Ce qui va suivre se passe de commentaire. Les griefs contre le régime des colonels se sont vite accumulés. Les observateurs les plus critiques parlent de fascisation à outrance. Il leur est reproché de se lancer dans un enrichissement illicite à grande vitesse dont les manifestations sont les malversations, les détournements de fonds publics, l’étalage d’un luxe insolent, l’achat de voitures luxueuses, etc. Le régime des colonels a eu ses prisonniers politiques. Les dignitaires du Rassemblement Démocratique Africain (RDA) ont fait les frais de la répression. Il n’hésita pas à mettre en résidence surveillée certains militaires. De ceux là, étaient les Capitaines Thomas Sankara, Henri Zongo et Blaise Compaoré. C’est dans ce contexte que surviendra le troisième coup d’Etat militaire avec l’avènement du Conseil du Salut du Peuple (CSP) du médecin-commandant Jean-Baptiste Ouédraogo. A quelques variantes près, l’on se croirait dans le Burkina du XXIè siècle. Ce qu’il faut reconnaître aux colonels, c’est qu’ils n’ont jamais céder à commettre des liquidations physiques.

Partout où l’on parle de pouvoir, les camps sont retranchés. Le CMRPN a-t-il exacerbé les clivages ? Il semble que pendant la IIIè République que les colonels ont renversée, c’était le RDA contre le RDA. Que dire d’autre ? En effet, à la présidentielle de 1978 Sangoulé Lamizana était le candidat du RDA.
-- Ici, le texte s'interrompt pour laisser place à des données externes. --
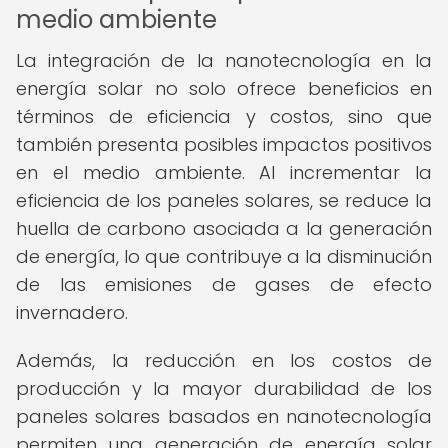
medio ambiente
La integración de la nanotecnología en la
energía solar no solo ofrece beneficios en
términos de eficiencia y costos, sino que
también presenta posibles impactos positivos
en el medio ambiente. Al incrementar la
eficiencia de los paneles solares, se reduce la
huella de carbono asociada a la generación
de energía, lo que contribuye a la disminución
de las emisiones de gases de efecto
invernadero.
Además, la reducción en los costos de
producción y la mayor durabilidad de los
paneles solares basados en nanotecnología
permiten una generación de energía solar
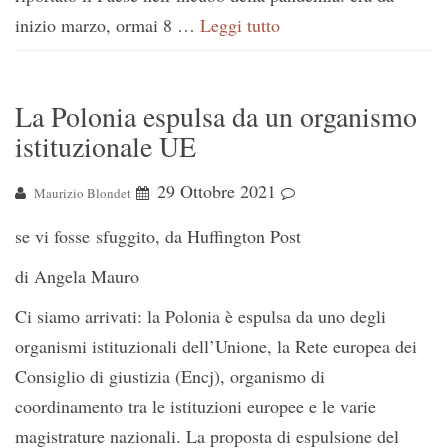
inizio marzo, ormai 8 …
Leggi tutto
La Polonia espulsa da un organismo
istituzionale UE
29 Ottobre 2021
Maurizio Blondet
se vi fosse sfuggito, da Huffington Post
di Angela Mauro
Ci siamo arrivati: la Polonia è espulsa da uno degli
organismi istituzionali dell’Unione, la Rete europea dei
Consiglio di giustizia (Encj), organismo di
coordinamento tra le istituzioni europee e le varie
magistrature nazionali. La proposta di espulsione del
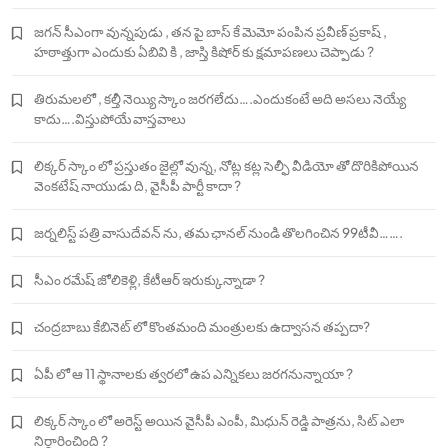
జగన్ సీఎంగా వున్నపుడు , తన పై బాస్ కే మెమో పంపిన ప్రవీణ్ ప్రకాష్ ,
హఠాత్తుగా ఎందుకు ఏబివి కి , జాస్తి కిషోర్ కు క్షమాపణలు చెప్పాడు ?
తిరుమలలో , కల్తీ నెయ్యి స్కాం జరగలేదు….ఎందుకంటే అది అసలు నెయ్యే
కాదు….విస్తుపోయే వాస్తవాలు
లిక్కర్ స్కాం లో ప్రస్తుతం జైల్లో వున్న, నోట్ల కట్ల సెల్ఫీ వీడియో తో దొరికిపోయిన
వెంకటేష్ నాయుడు ది, వైసీపీ పార్టీ కాదా ?
జర్నలిస్ట్ పత్రి వాసుదేవన్ ను, తమ ఛానల్ నుండి తొలగించిన 99టీవీ…….
సీఎం రమేష్ జోలికెళ్లి, కేటీఆర్ ఇరుక్కున్నాడా ?
చంద్రబాబు కేబినెట్ లో కొంతమంది మంత్రులకు ఉద్వాసన తప్పదా?
ఏపీ లో ఆ 11 స్థానాలకు త్వరలో ఉప ఎన్నికలు జరగనున్నాయా ?
లిక్కర్ స్కాం లో అరెస్ట్ అయిన వైసీపీ ఎంపీ, మిధున్ రెడ్డి పాత్రను, సిట్ ఎలా
నిర్ధారించింది ?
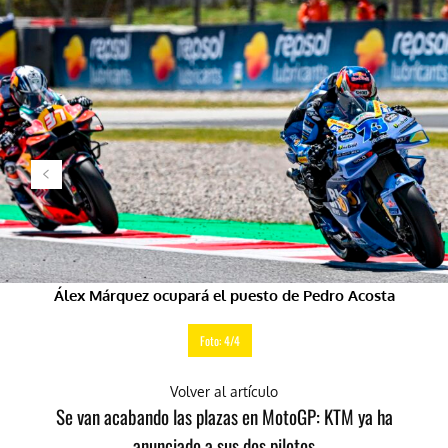
Álex Márquez ocupará el puesto de Pedro Acosta
Foto: 4/4
Volver al artículo
Se van acabando las plazas en MotoGP: KTM ya ha
anunciado a sus dos pilotos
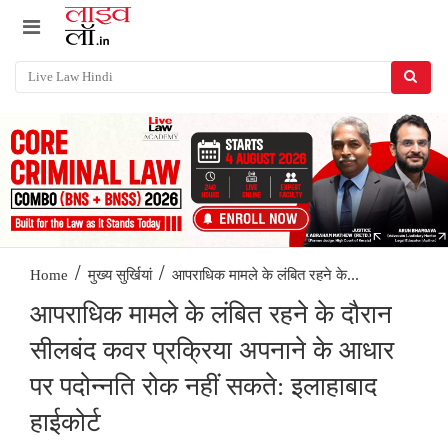
/
/
आपराधिक मामले के लंबित रहने के...
Home
मुख्य सुर्खियां
आपराधिक मामले के लंबित रहने के दौरान
सीलबंद कवर प्रक्रिया अपनाने के आधार
पर पदोन्नति रोक नहीं सकते: इलाहाबाद
हाईकोर्ट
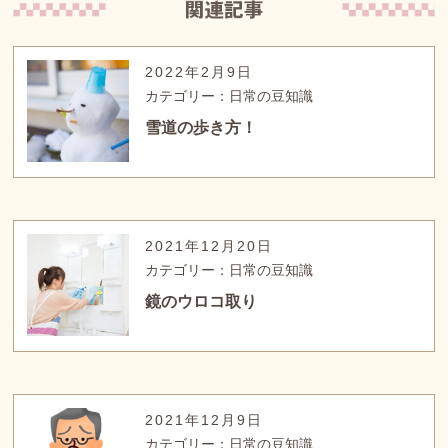
2022年2月9日
カテゴリー：日常の豆知識
雪道の歩き方！
2021年12月20日
カテゴリー：日常の豆知識
鏡のウロコ取り
2021年12月9日
カテゴリー：日常の豆知識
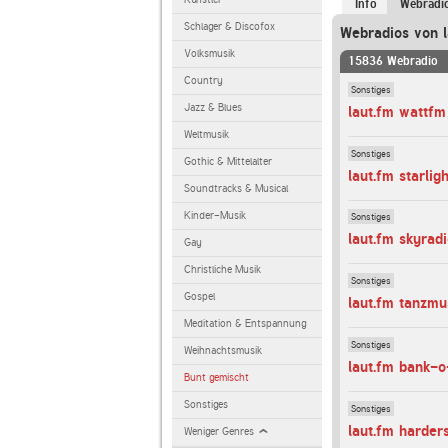
Info
Webradi
Schlager & Discofox
Webradios von l
Volksmusik
15836 Webradio
Country
Sonstiges
Jazz & Blues
laut.fm wattfm
Weltmusik
Sonstiges
Gothic & Mittelalter
laut.fm starli
Soundtracks & Musical
Kinder-Musik
Sonstiges
laut.fm skyrad
Gay
Christliche Musik
Sonstiges
Gospel
laut.fm tanzmu
Meditation & Entspannung
Sonstiges
Weihnachtsmusik
laut.fm bank-o
Bunt gemischt
Sonstiges
Sonstiges
laut.fm harde
Weniger Genres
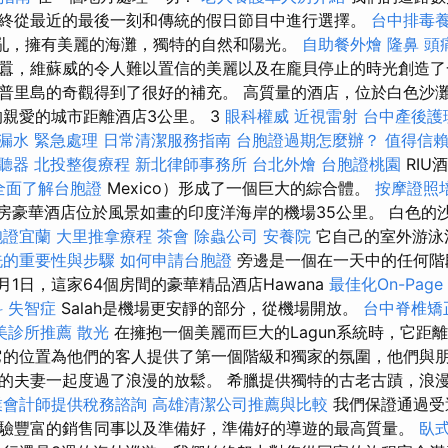
終從最近的最後一刻和傳統的假日節目中進行選擇。
台中排毒
z亂，擁有美麗的海灘，獨特的自然和陽光。
自助餐外燴
隆鼻
頭
囂，維蘇威的令人難以置信的美麗以及在龐貝停止的時光創造了
普里島的奇觀得到了很好的補充。 高質量的酒店，位於白色沙
rmen的親愛的城市距離酒店3公里。 3
眼科權威
近視雷射
台中產後護
漏水 緊急處理
日常清潔服務指南
台胞證過期怎麼辦？
值得信
聽器
北投整復療程
新北律師事務所
台北外燴
台胞證桃園
RIU酒
全面了解台胞證
Mexico）形成了一個巨大的綜合體。
按摩證照
客房豪華酒店位於風景如畫的印度洋海岸的機場35公里。 白色的
胞證宜蘭
大里推拿療程
茶會
除蟲公司
安養院
它自己的室外游泳
洗的重要性與步驟
如何申請台胞證
旁邊是一個在一天中的任何階段
10月1日，這家64個房間的豪華精品酒店Hawana
最佳化On-Pag
科
失智症
Salah是機場更安靜的部分，從機場開放。
台中脊椎矯
美診所推薦
散光
在擁抱一個美麗而巨大的Lagun系統時，它距
它的位置為他們的客人提供了第一個階級和獨家的氛圍，他們與
的夫妻一起度過了浪漫的放鬆。 希臘提供獨特的古老古蹟，浪
業會計師提供稅務諮詢
高雄清潔公司推薦與比較
我們保證通過受
驗豐富的銷售同事以及準備好，準備好的導遊的最高質量。
臥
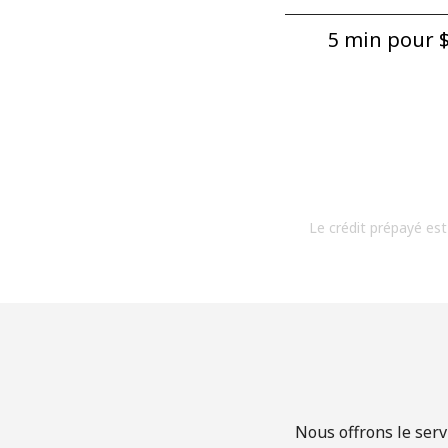
5 min pour ⁦$
Le crédit prépayé est
Nous offrons le serv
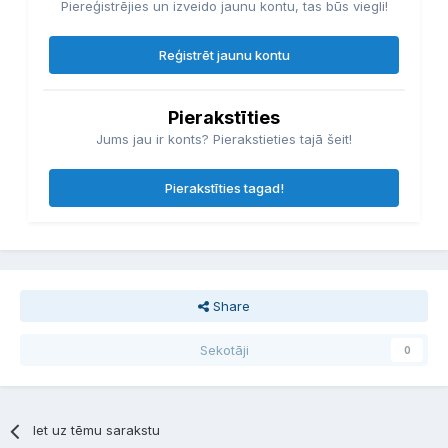
Piereģistrējies un izveido jaunu kontu, tas būs viegli!
Reģistrēt jaunu kontu
Pierakstīties
Jums jau ir konts? Pierakstieties tajā šeit!
Pierakstīties tagad!
Share
Sekotāji
0
Iet uz tēmu sarakstu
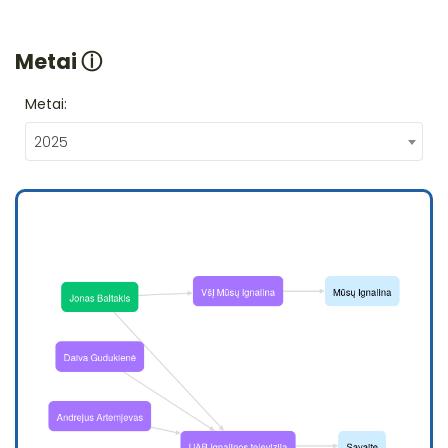
Metai
ⓘ
Metai:
2025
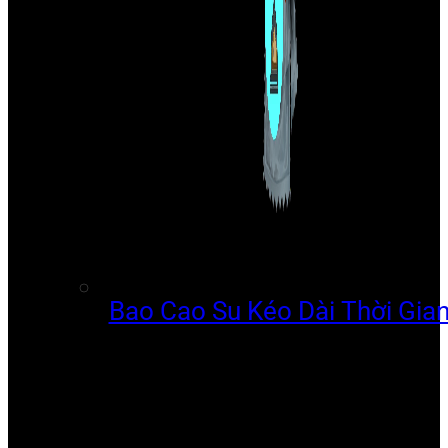
Bao Cao Su Kéo Dài Thời Gia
Le Premier ministre à l’époque était Issouf Conombo pendant que Gérard Kango Ouédraogo occupait le perchoir. Nous étions dans la même configuration que celle d’aujourd’hui. Malgré tout, le RDA a perdu le pouvoir. En fait à l’époque, l’on soupçonnait Gérard Kango Ouédraogo, président de l’Assemblée Nationale de détenir à la fois le pouvoir exécutif et le pouvoir législatif et de bloquer le vote des lois que son parti soumettait au Parlement. L’opposition était mise à la touche comme aujourd’hui. Cela va créer une situation explosive dont hériteront les colonels. Les colonels mirent sous coupe réglée l’opposition et les syndicats. Les civils ne semblaient constituer à leurs yeux un danger pour leur pouvoir. C’est au sein de l’armée qu’ils accentuèrent les clivages. Des privilèges pour les officiers supérieurs et la marginalisation pour les autres. Les colonels craignaient-ils que des commandants les renversent ? Toujours est-il que leur attitude donna le prétexte à un troisième putsch militaire.
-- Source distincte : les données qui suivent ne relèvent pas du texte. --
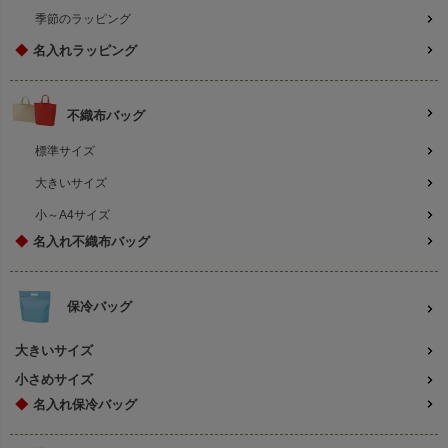
季節のラッピング
◆
名入れラッピング
不織布バッグ
標準サイズ
大きいサイズ
小～A4サイズ
◆
名入れ不織布バッグ
保冷バッグ
大きいサイズ
小さめサイズ
◆
名入れ保冷バッグ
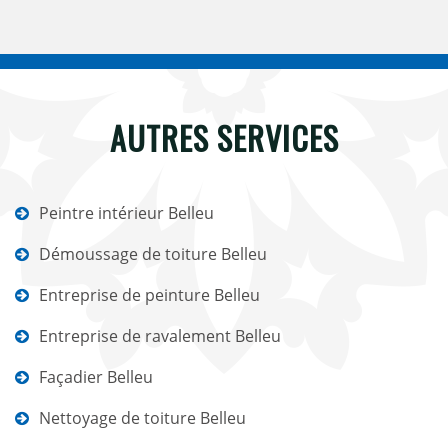
AUTRES SERVICES
Peintre intérieur Belleu
Démoussage de toiture Belleu
Entreprise de peinture Belleu
Entreprise de ravalement Belleu
Façadier Belleu
Nettoyage de toiture Belleu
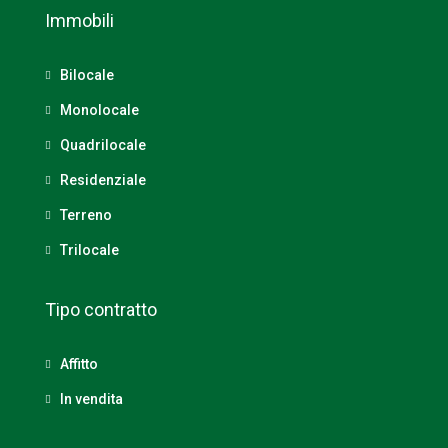
Immobili
Bilocale
Monolocale
Quadrilocale
Residenziale
Terreno
Trilocale
Tipo contratto
Affitto
In vendita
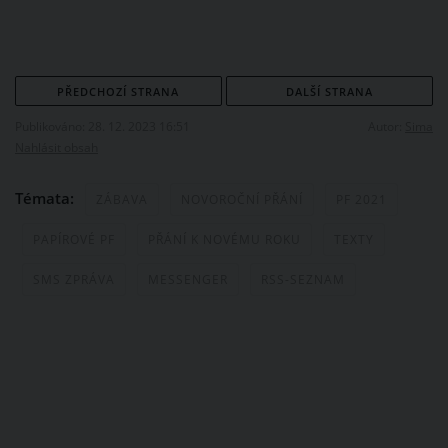
PŘEDCHOZÍ STRANA
DALŠÍ STRANA
Publikováno: 28. 12. 2023 16:51
Autor:
Sima
Nahlásit obsah
Témata:
ZÁBAVA
NOVOROČNÍ PŘÁNÍ
PF 2021
PAPÍROVÉ PF
PŘÁNÍ K NOVÉMU ROKU
TEXTY
SMS ZPRÁVA
MESSENGER
RSS-SEZNAM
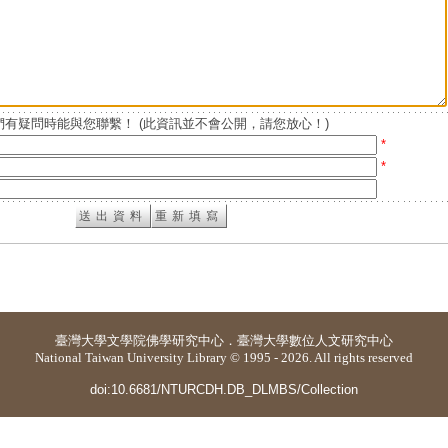
有疑問時能與您聯繫！ (此資訊並不會公開，請您放心！)
*
*
臺灣大學
文學院佛學研究中心
．
臺灣大學數位人文研究中心
National Taiwan University Library © 1995 - 2026. All rights reserved
doi:10.6681/NTURCDH.DB_DLMBS/Collection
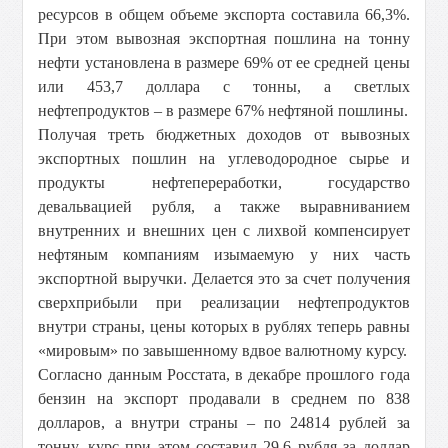
ресурсов в общем объеме экспорта составила 66,3%.
При этом вывозная экспортная пошлина на тонну
нефти установлена в размере 69% от ее средней цены
или 453,7 доллара с тонны, а светлых
нефтепродуктов – в размере 67% нефтяной пошлины.
Получая треть бюджетных доходов от вывозных
экспортных пошлин на углеводородное сырье и
продукты нефтепереработки, государство
девальвацией рубля, а также выравниванием
внутренних и внешних цен с лихвой компенсирует
нефтяным компаниям изымаемую у них часть
экспортной выручки. Делается это за счет получения
сверхприбыли при реализации нефтепродуктов
внутри страны, цены которых в рублях теперь равны
«мировым» по завышенному вдвое валютному курсу.
Согласно данным Росстата, в декабре прошлого года
бензин на экспорт продавали в среднем по 838
долларов, а внутри страны – по 24814 рублей за
тонну, курс при этом составил 29,6 рубля за доллар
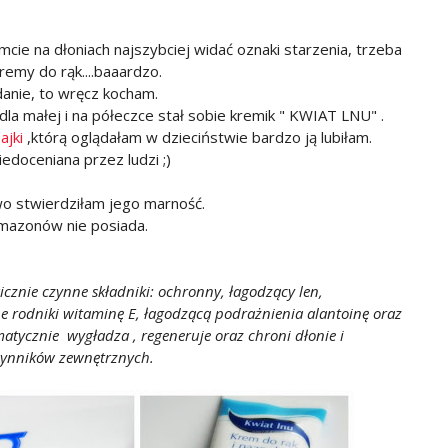
cie na dłoniach najszybciej widać oznaki starzenia, trzeba
remy do rąk....baaardzo.
adanie, to wręcz kocham.
dla małej i na półeczce stał sobie kremik " KWIAT LNU" .
ajki
,którą oglądałam w dzieciństwie bardzo ją lubiłam.
edoceniana przez ludzi ;)
o stwierdziłam jego marność.
rmazonów nie posiada.
cznie czynne składniki: ochronny, łagodzący len,
 rodniki witaminę E, łagodzącą podrażnienia alantoinę oraz
atycznie wygładza , regeneruje oraz chroni dłonie i
zynników zewnętrznych.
Au lendemain de ce coup d’Etat, l’on pouvait dénombrer quatre clans dans l’armée. Il y avait deux courants conservateurs dont on dit qu’un serait animé par le Général Marc Garango, alors ambassadeur à Washington et l’autre par le Colonel Yoryan Gabriel Somé. Un troisième courant était porté par le Médecin-colonel Jean Baptiste Ouédraogo et le quatrième par le Capitaine Thomas Sankara. Ce fut le point de départ d’une escalade meurtrière. Le pays sombra dans une ère de violences politiques avec son cortège de morts. Aujourd’hui, ces morts se chiffrent par centaines. C’est un passif que personne ne veut assumer. La parodie du 30 mars dite Journée nationale de pardon n’y changera rien. Dès lors, la société est divisée entre ceux que le statu quo arrange ; ils se donnent les moyens de contrôler la justice et ceux qui attendent la vérité, et plus tard la justice sur ces crimes.
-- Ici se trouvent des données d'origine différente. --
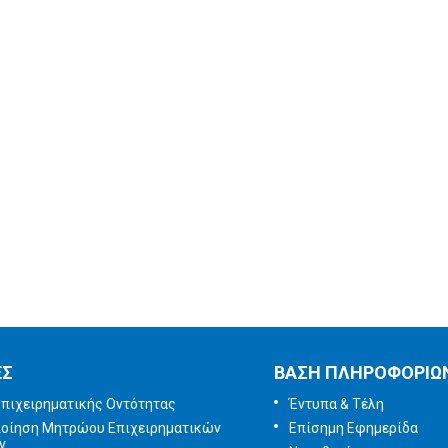
Εγγραφή στο
ενημερωτικό
δελτίο
Έρευνα
Ικανοποίησης
χρηστών
Πείτε μας τη γνώμη
σας
ΕΣ
ΒΑΣΗ ΠΛΗΡΟΦΟΡΙΩ
πιχειρηματικής Οντότητας
Έντυπα & Τέλη
ποίηση Μητρώου Επιχειρηματικών
Επίσημη Εφημερίδα
ν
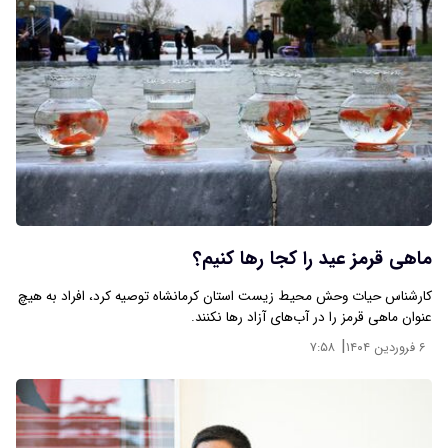
ماهی قرمز عید را کجا رها کنیم؟
کارشناس حیات وحش محیط زیست استان کرمانشاه توصیه کرد، افراد به هیچ
عنوان ماهی قرمز را در آب‌های آزاد رها نکنند.
|
۶ فروردین ۱۴۰۴
۷:۵۸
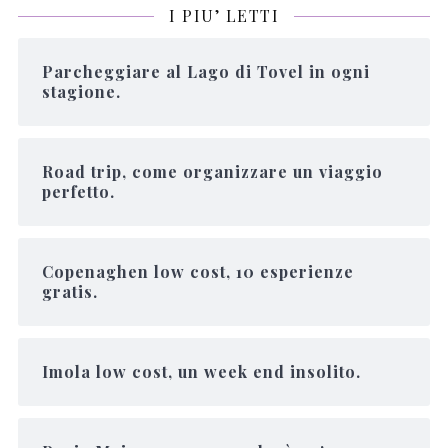
I PIU’ LETTI
Parcheggiare al Lago di Tovel in ogni
stagione.
Road trip, come organizzare un viaggio
perfetto.
Copenaghen low cost, 10 esperienze
gratis.
Imola low cost, un week end insolito.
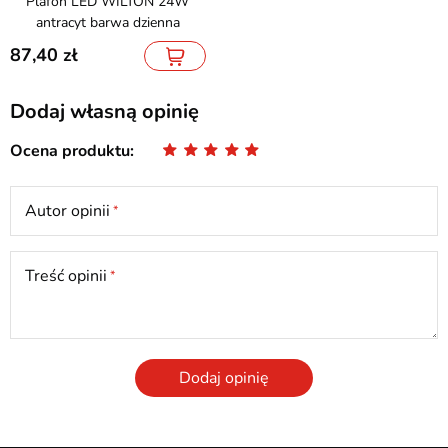
Plafon LED WILTON 24W
antracyt barwa dzienna
87,40
Dodaj własną opinię
Ocena produktu
Autor opinii
Treść opinii
Dodaj opinię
La solution a consisté pour les bénéficiaires de cette escalade à ramener un ordre néocolonial dans lequel, certains espéraient trouver le salut pour la Nation. Ainsi, sommes-nous tombés dans une sorte de IIIè République bis. Il n’y a pas eu de réponses aux aspirations du peuple. Les tenants de la IVè République ont simplement opéré une simple exhumation des maux que le peuple a combattus en renversant d’abord le régime de Maurice Yaméogo, en apportant son soutien à presque tous les régimes militaires pare qu’il les voyait comme des pouvoirs de libération. La IVè République a porté à la perfection, toutes les anciennes méthodes répressives dont usaient les régimes précédents. Après tant de sacrifices, le peuple n’a eu droit à aucun changement. Il est évident que le peuple n’a rien à attendre de la IVè République. L’échec est structurel. L’ordre colonial ne peut pas développer un pays.